## Material supplied:
========================================

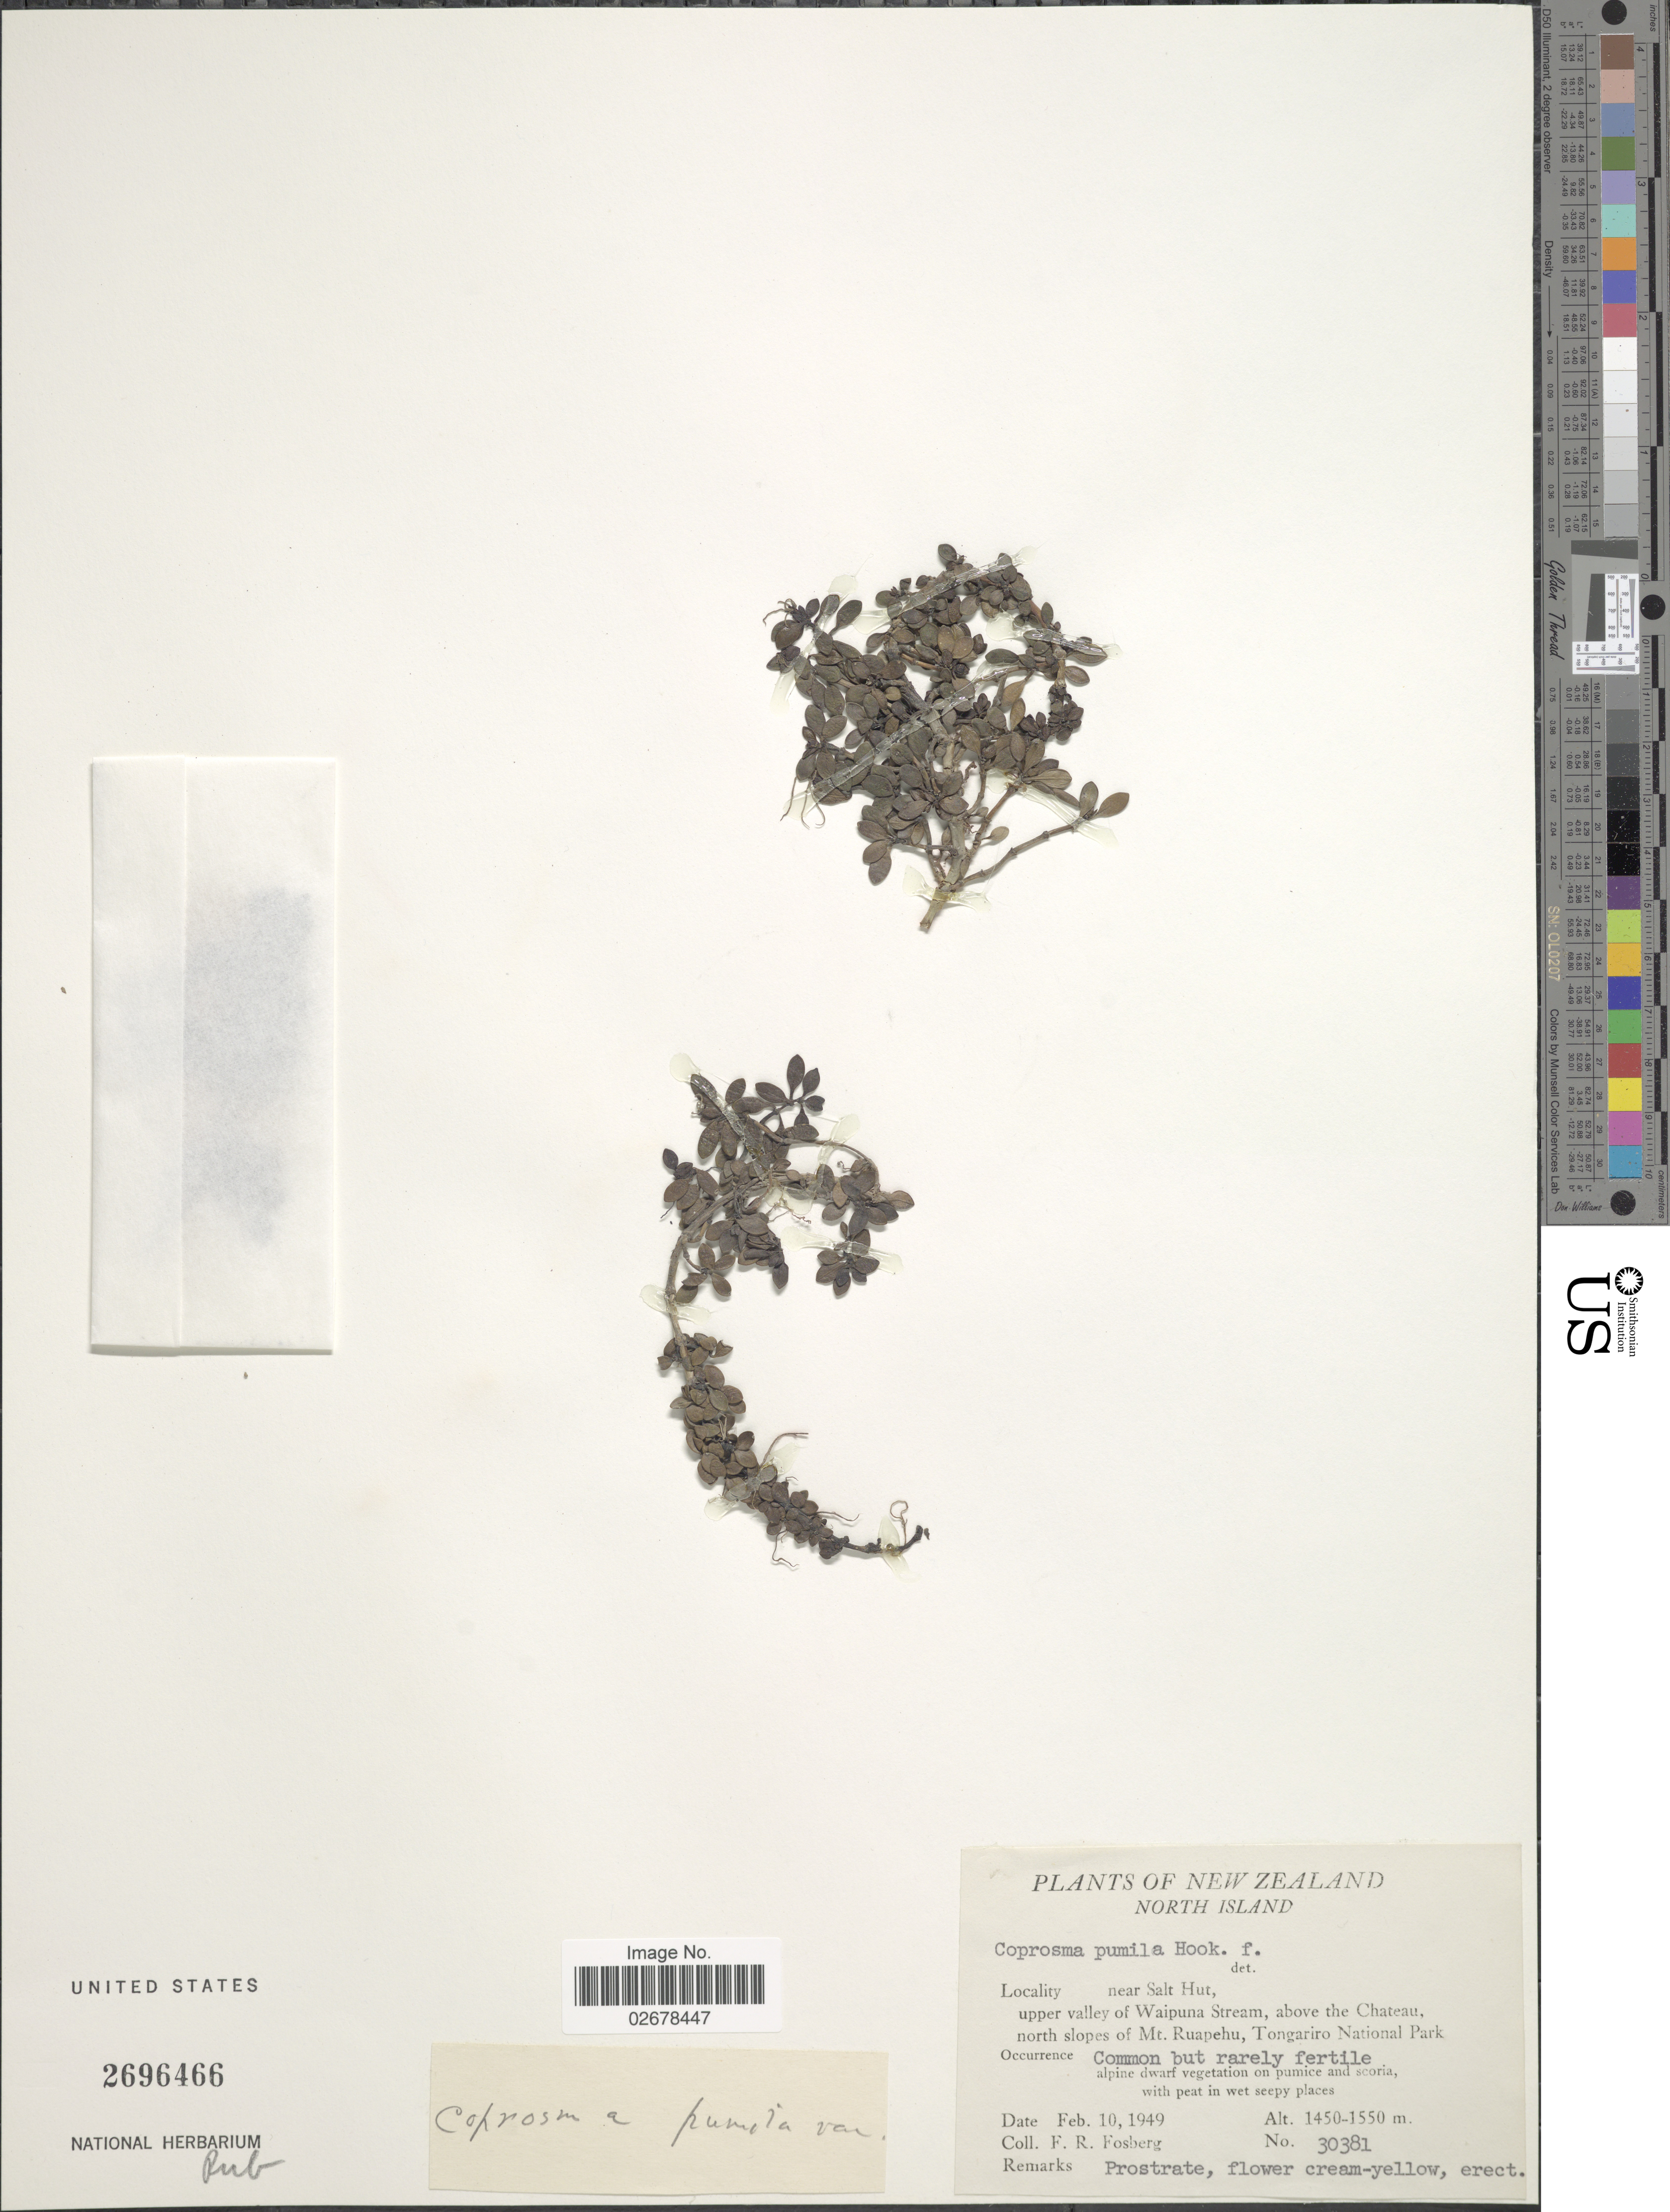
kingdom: Plantae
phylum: Tracheophyta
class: Magnoliopsida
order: Gentianales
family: Rubiaceae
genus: Coprosma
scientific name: Coprosma pumila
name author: Hook. f.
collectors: F. R. Fosberg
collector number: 30381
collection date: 1949-02-10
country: New Zealand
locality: North Island, near Salt Hut, upper valley of Waipuna Stream, above the Chateau, north slopes of Mt. Ruapehu, Tongariro National Park.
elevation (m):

========================================

## The request:
Return every line of the data above, unchanged and in order, but leave out the picture.

## Response:
kingdom: Plantae
phylum: Tracheophyta
class: Magnoliopsida
order: Gentianales
family: Rubiaceae
genus: Coprosma
scientific name: Coprosma pumila
name author: Hook. f.
collectors: F. R. Fosberg
collector number: 30381
collection date: 1949-02-10
country: New Zealand
locality: North Island, near Salt Hut, upper valley of Waipuna Stream, above the Chateau, north slopes of Mt. Ruapehu, Tongariro National Park.
elevation (m):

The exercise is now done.